Il y a un deuil qui est peut etre en train de se faire, et je ne parle pas du tien. C'est juste le deuil de la maternité, le deuil de cette toute puissance dans laquelle je me suis lancée à corps perdu. Le seul super pouvoir que j'ai découvert. Maintenant qu'ils sont là, que faire? Que faire de ces bras, de ces jambes, de ce corps, cicatrice, dos rompu à porter à bras, peau sèche assoifée, cheveux bataille. Que faire de moi? Je vous ai donné la vie, et maintenant. J'ai de la joie à m'occuper d'eux, à penser à toi. Mais je reconnais rien de ce que je suis devenu, et souvent mes yeux ne veulent même plus se lever pour regarder ce reflet. Je l'admet, je suis fatiguée.

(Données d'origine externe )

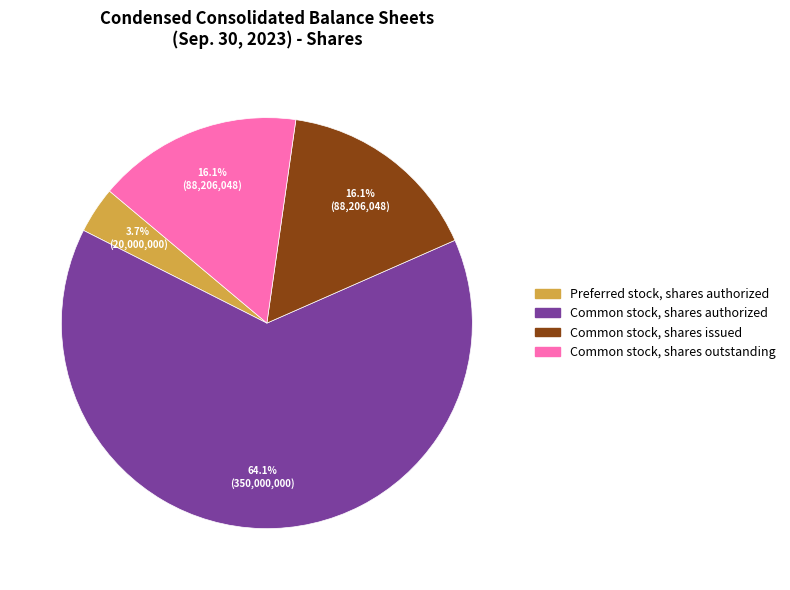

Between Preferred stock, shares authorized and Common stock, shares issued, which is larger?

Common stock, shares issued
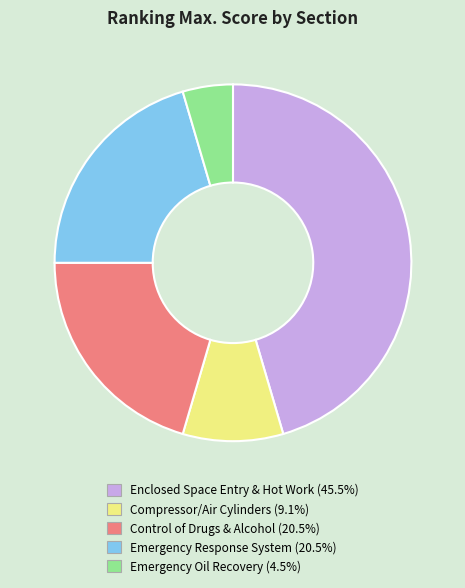

How many slices are in this pie chart?

5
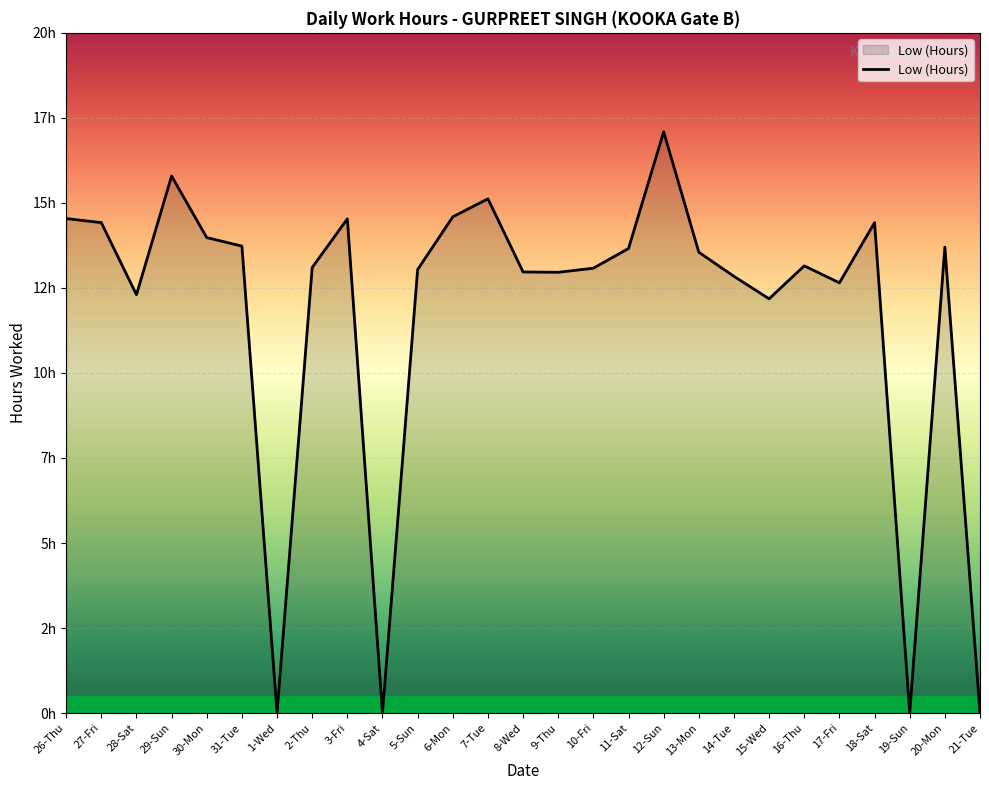

What is the maximum value shown in the chart?

17.1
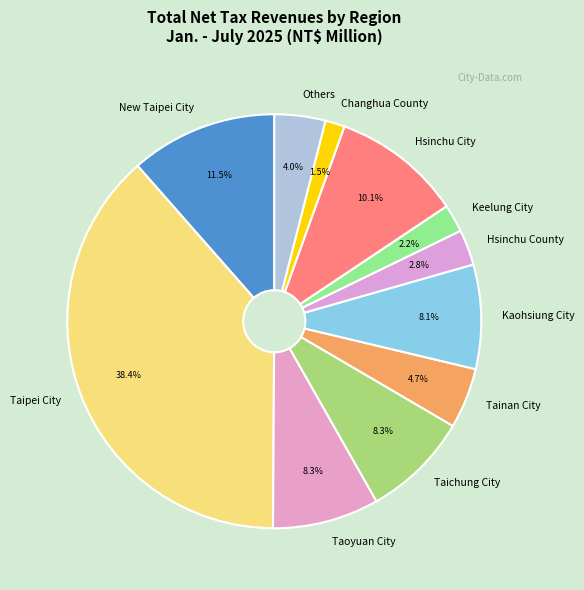

To the nearest percent, what is the average slice percentage?

9%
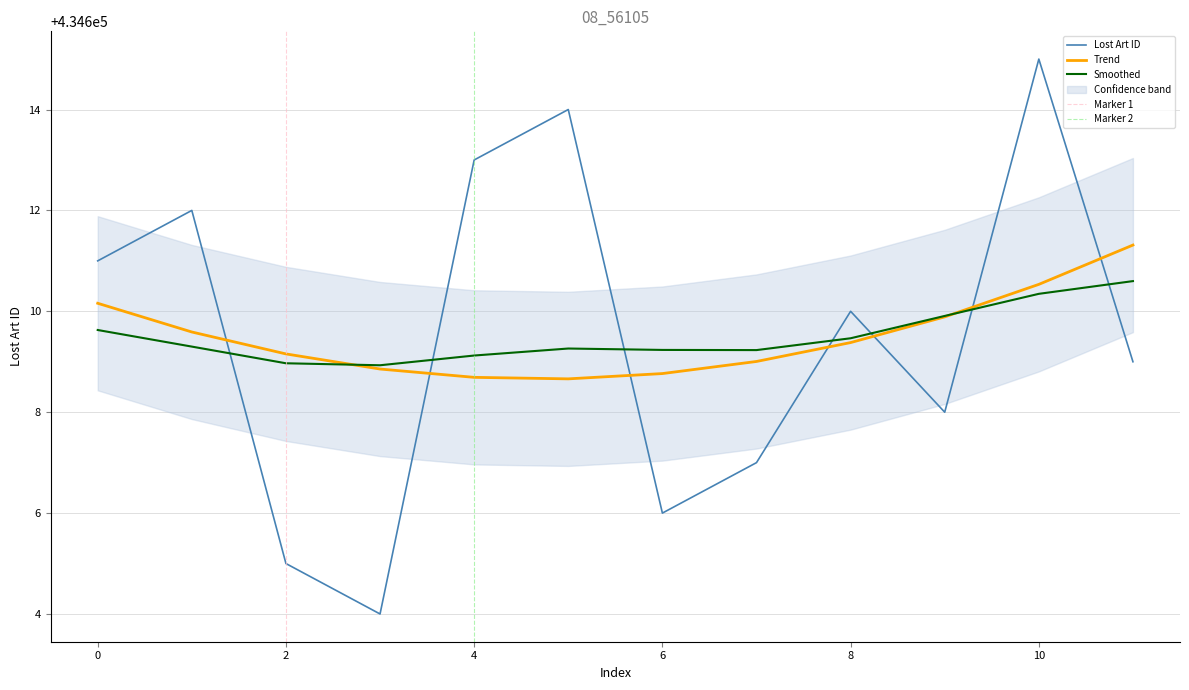

After their last crossing, which series has the higher values: Smoothed or Lost Art ID?

Smoothed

Ils sont pourtant plein de vie ces deux enfants, ils me donnent une force incroyable de patience, elle est si belle, si drôle, si singulière cette petite fille. J'aime l'embrasser, la tenir dans mes bras, je l'aime tellement que je ne sais pas l'écrire. Et lui, il est si souriant ce petit bébé bonheur. Vous êtes si solaires. Pourquoi suis-je moi de l'autre coté de la lune. J'ai l'impression d'être restée assise à côté de toi Théophile. Dans cette chambre de l'unité des soins intensifs. Sur cette petite chaise pliante inconfortable. Devant la table où tu gisais, plus vraiment toi même. J'ai l'impression d'être restée assise avec toi petit poids plume dans mes bras. Petit front jaune, petite trace de sparadrap sur ta joue.

Il y a des jours où la résilience ne prend simplement pas. Où toutes les belles paraboles du deuil ne fonctionnent pas. C'est la vague haute de l'océan de larmes. Et aujourd'hui, la vague est très haute, c'est un véritable immeuble d'eau, de tristesse profonde, de lassitude. Et j'ai honte de l'écrire, car on pourrait croire que mes deux bonheurs ne me suffisent pas. Pourtant ils me rendent si heureuse. Ce confinement a reveillé mes plus sombres angoisses, et il est bien difficile de refermer cette boite de Pandore pleine de peurs pour simplement continuer ma vie, et parler de projets. Se projeter comment? Quand tout ce bonheur, cette insouciance, peut s'arrêter brutalement. Comment vivre avec cette mortalité dont j'ai conscience à chaque seconde. Comment t'apprivoiser, toi, grande femme sèche avec ta faux. La nuit je te regarde face à face, tu me regardes au dessus de mon lit. Puis je ferme les yeux, te tourne le dos, je prend ce petit corps chaud entre mes bras, le met à mes seins. Et pendant qu'il boit j'inspire de grandes bouffees de son odeur, ma main dans ses cheveux duveteux. Tu ne prendras pas de mes espoirs, même si aujourd'hui j'admet flancher un peu.